§ **What the task requires**:
Render every text line from the rows below as a JSON list of strings, one string per line, with blank lines omitted. Keep the pictures out of the answer.

(Dataset)

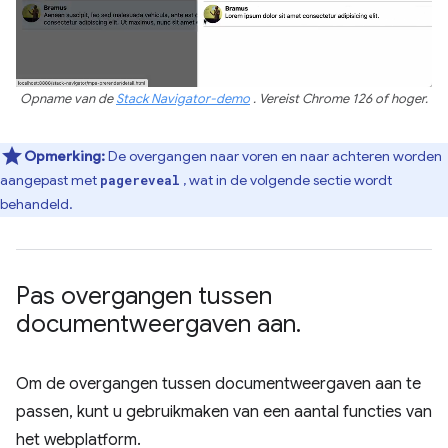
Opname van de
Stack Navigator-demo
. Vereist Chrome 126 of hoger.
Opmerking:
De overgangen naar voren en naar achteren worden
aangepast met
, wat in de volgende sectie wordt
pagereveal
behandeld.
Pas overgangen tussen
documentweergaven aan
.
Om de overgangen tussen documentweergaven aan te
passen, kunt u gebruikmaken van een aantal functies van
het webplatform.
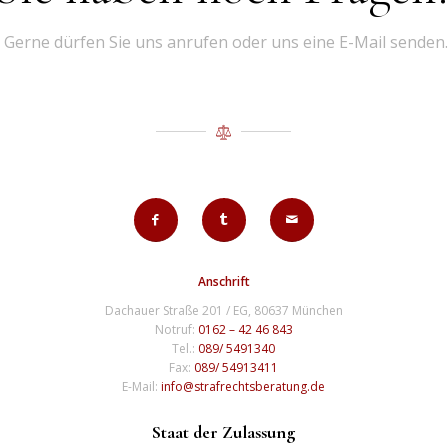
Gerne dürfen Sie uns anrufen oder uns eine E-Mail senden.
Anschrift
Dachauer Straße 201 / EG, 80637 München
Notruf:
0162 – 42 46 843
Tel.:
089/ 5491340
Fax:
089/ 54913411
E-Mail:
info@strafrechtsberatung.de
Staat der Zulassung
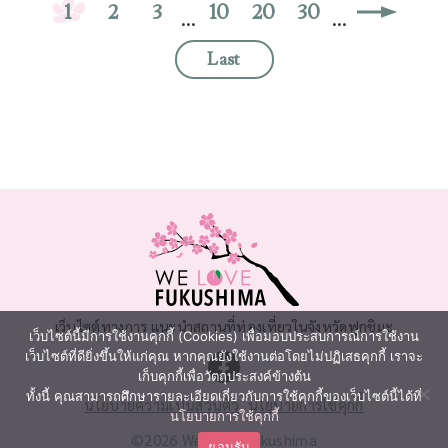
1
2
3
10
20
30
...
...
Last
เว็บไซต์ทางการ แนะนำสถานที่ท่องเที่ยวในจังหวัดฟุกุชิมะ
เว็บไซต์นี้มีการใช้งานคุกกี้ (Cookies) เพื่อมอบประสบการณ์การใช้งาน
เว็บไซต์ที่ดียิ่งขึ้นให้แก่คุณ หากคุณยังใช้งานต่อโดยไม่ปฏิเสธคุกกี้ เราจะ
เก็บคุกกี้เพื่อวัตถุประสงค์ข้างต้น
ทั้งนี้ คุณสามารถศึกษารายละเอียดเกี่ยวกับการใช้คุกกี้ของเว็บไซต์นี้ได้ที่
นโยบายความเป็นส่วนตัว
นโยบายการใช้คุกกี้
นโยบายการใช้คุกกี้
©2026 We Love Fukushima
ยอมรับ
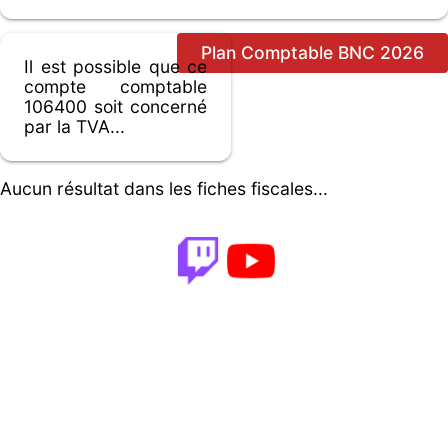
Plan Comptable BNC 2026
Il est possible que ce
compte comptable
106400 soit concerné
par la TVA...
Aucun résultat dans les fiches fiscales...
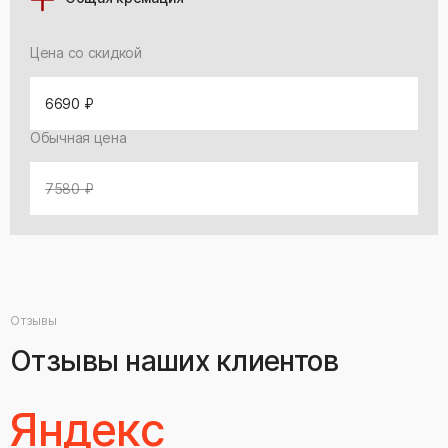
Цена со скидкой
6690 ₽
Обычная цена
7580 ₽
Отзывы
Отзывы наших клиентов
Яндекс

(End Dataset)

§ **Exercise answer**:
[
  "Opname van de",
  "Stack Navigator-demo",
  ". Vereist Chrome 126 of hoger.",
  "Opmerking:",
  "De overgangen naar voren en naar achteren worden",
  "aangepast met",
  ", wat in de volgende sectie wordt",
  "pagereveal",
  "behandeld.",
  "Pas overgangen tussen",
  "documentweergaven aan",
  ".",
  "Om de overgangen tussen documentweergaven aan te",
  "passen, kunt u gebruikmaken van een aantal functies van",
  "het webplatform.",
  "Gerne dürfen Sie uns anrufen oder uns eine E-Mail senden.",
  "Anschrift",
  "Dachauer Straße 201 / EG, 80637 München",
  "Notruf:",
  "0162 – 42 46 843",
  "Tel.:",
  "089/ 5491340",
  "Fax:",
  "089/ 54913411",
  "E-Mail:",
  "info@strafrechtsberatung.de",
  "Staat der Zulassung",
  "1",
  "2",
  "3",
  "10",
  "20",
  "30",
  "...",
  "...",
  "Last",
  "เว็บไซต์ทางการ แนะนำสถานที่ท่องเที่ยวในจังหวัดฟุกุชิมะ",
  "เว็บไซต์นี้มีการใช้งานคุกกี้ (Cookies) เพื่อมอบประสบการณ์การใช้งาน",
  "เว็บไซต์ที่ดียิ่งขึ้นให้แก่คุณ หากคุณยังใช้งานต่อโดยไม่ปฏิเสธคุกกี้ เราจะ",
  "เก็บคุกกี้เพื่อวัตถุประสงค์ข้างต้น",
  "ทั้งนี้ คุณสามารถศึกษารายละเอียดเกี่ยวกับการใช้คุกกี้ของเว็บไซต์นี้ได้ที่",
  "นโยบายความเป็นส่วนตัว",
  "นโยบายการใช้คุกกี้",
  "นโยบายการใช้คุกกี้",
  "©2026 We Love Fukushima",
  "ยอมรับ",
  "Plan Comptable BNC 2026",
  "Il est possible que ce",
  "compte comptable",
  "106400 soit concerné",
  "par la TVA...",
  "Aucun résultat dans les fiches fiscales...",
  "Цена со скидкой",
  "6690 ₽",
  "Обычная цена",
  "7580 ₽",
  "Отзывы",
  "Отзывы наших клиентов",
  "Яндекс"
]